Group comprising C _1-6 alkyl, C _2- 6 alkenyl, C ₂ -6-alkynyl, where one carbon atom to O, S, SO, S0 _2, NH, NC _1-3 alkyl or NC _{1 -3} alkanoyl may be replaced, further (co-3-alkanediyl-C3 cycloalkyl), wherein ring 0, in a five-membered cycloalkyl ring one ring member ring N or and in one six- or seven-membered cycloalkyl ring or two ring members each of ring N and / or ring O atoms may be, where the ring N atoms _-3 alkanoyl may be optionally substituted with Cι _-3 alkyl or Cι, and also (co-3-alkanediyl -Phenyl) and

(Co-3-alkanediyl-heteroaryl) wherein the heteroaryl group is five- or six-membered and contains one or two heteroatoms selected from the group comprising N, S and O, with all of the aforementioned alkyl and cycloalkyl radicals having one radical selected from the group comprising _CF3, C2F5, OH, OCi.

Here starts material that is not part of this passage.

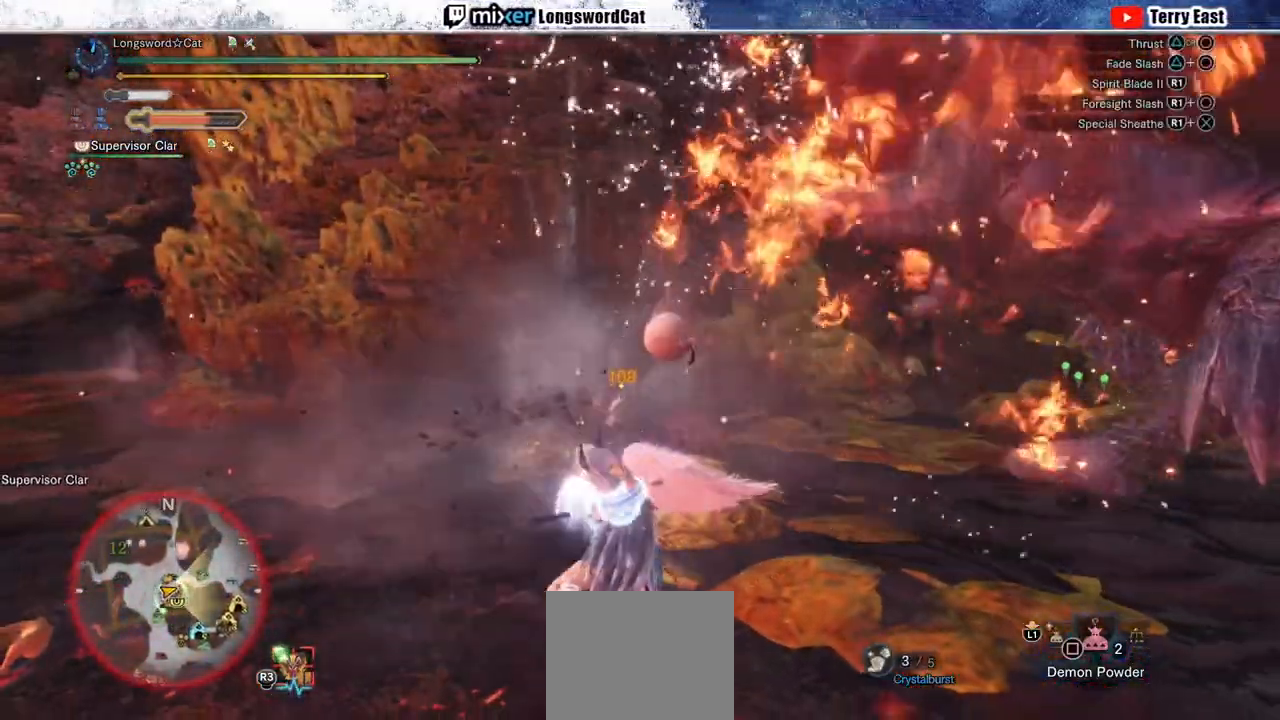
{"buttons": [], "left_stick": "up-left", "right_stick": "center", "events": [[17, "left_stick", "up-right"], [33, "left_stick", "up-left"]]}
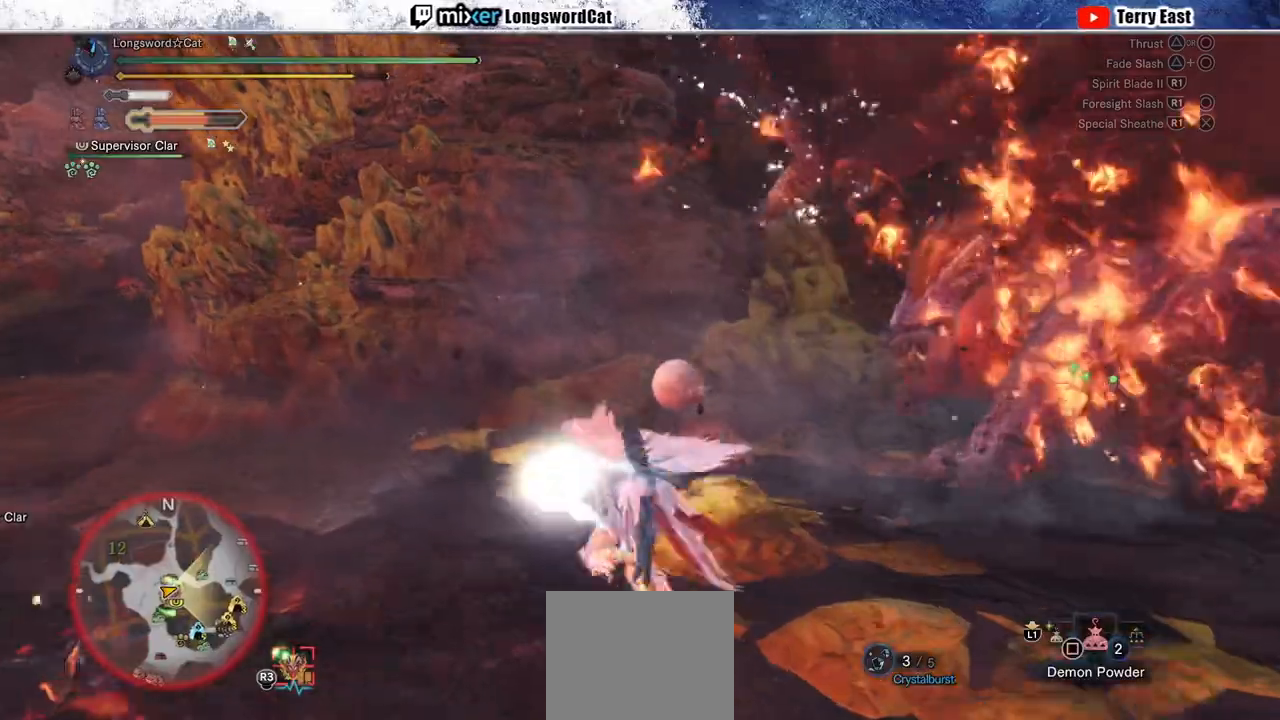
{"buttons": ["L2"], "left_stick": "up", "right_stick": "center", "events": [[17, "left_stick", "up"], [217, "right_stick", "right"], [383, "L2", "down"], [383, "right_stick", "center"]]}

3-alkyl, NH _2> NH-Cι _-3 alkyl, NH-Cι _-3 alkanoyl, N (C _1-3 alkyl) _2, N (C _1-3 - alkyl) (C _1-3 alkanoyl ), COOH, CONH ₂ and COO-C _1-3 alkyl, and all of the aforementioned phenyl and heteroaryl groups having up to two radicals selected from the group comprising F, Cl, Br, CH ₃ , C 2 H 5, OH, OCH ₃ , OC ₂ H ₅ , NO ₂ , N (CH ₃ ) ₂ , CF ₃ , C ₂ F ₅ and S0 ₂ NH ₂ , and / or may also carry a fused methanediylbisoxy or ethane-1,2-diylbisoxy group or R ⁵ and R ⁵ together with the amide N atom of β form a five- to seven-membered, saturated or unsaturated heterocyclic ring containing another N- or O- or S-

May contain atom and may be substituted by the C _1-4 alkyl, (Co-2-alkanediyl Cι _-4 alkoxy), Cι- alkoxycarbonyl, aminocarbonyl or phenyl,

R ^{6 is} a phenyl or heteroaryl group, wherein the heteroaryl group is five- or six-membered and contains one or two heteroatoms selected from the group comprising N, S and O, and wherein the phenyl and heteroaryl groups substituted with up to two radicals selected from the group comprising F, Cl, Br, CH _3> C ₂ H _5l OH, OCH ₃ , OC ₂ H ₅ , NO ₂ , N (CH ₃ ) ₂ , CF ₃ , C ₂ F ₅ and S0 ₂ NH ₂ , or can also carry a fused Methandiylbisoxy- or ethane-1, 2-diylbisoxygruppe, means.

8. Use of a benzimidazole according to claim 6 or 7, characterized in that R ^{3 is} hydrogen and Y- A d ₆ -alkyleneoxy.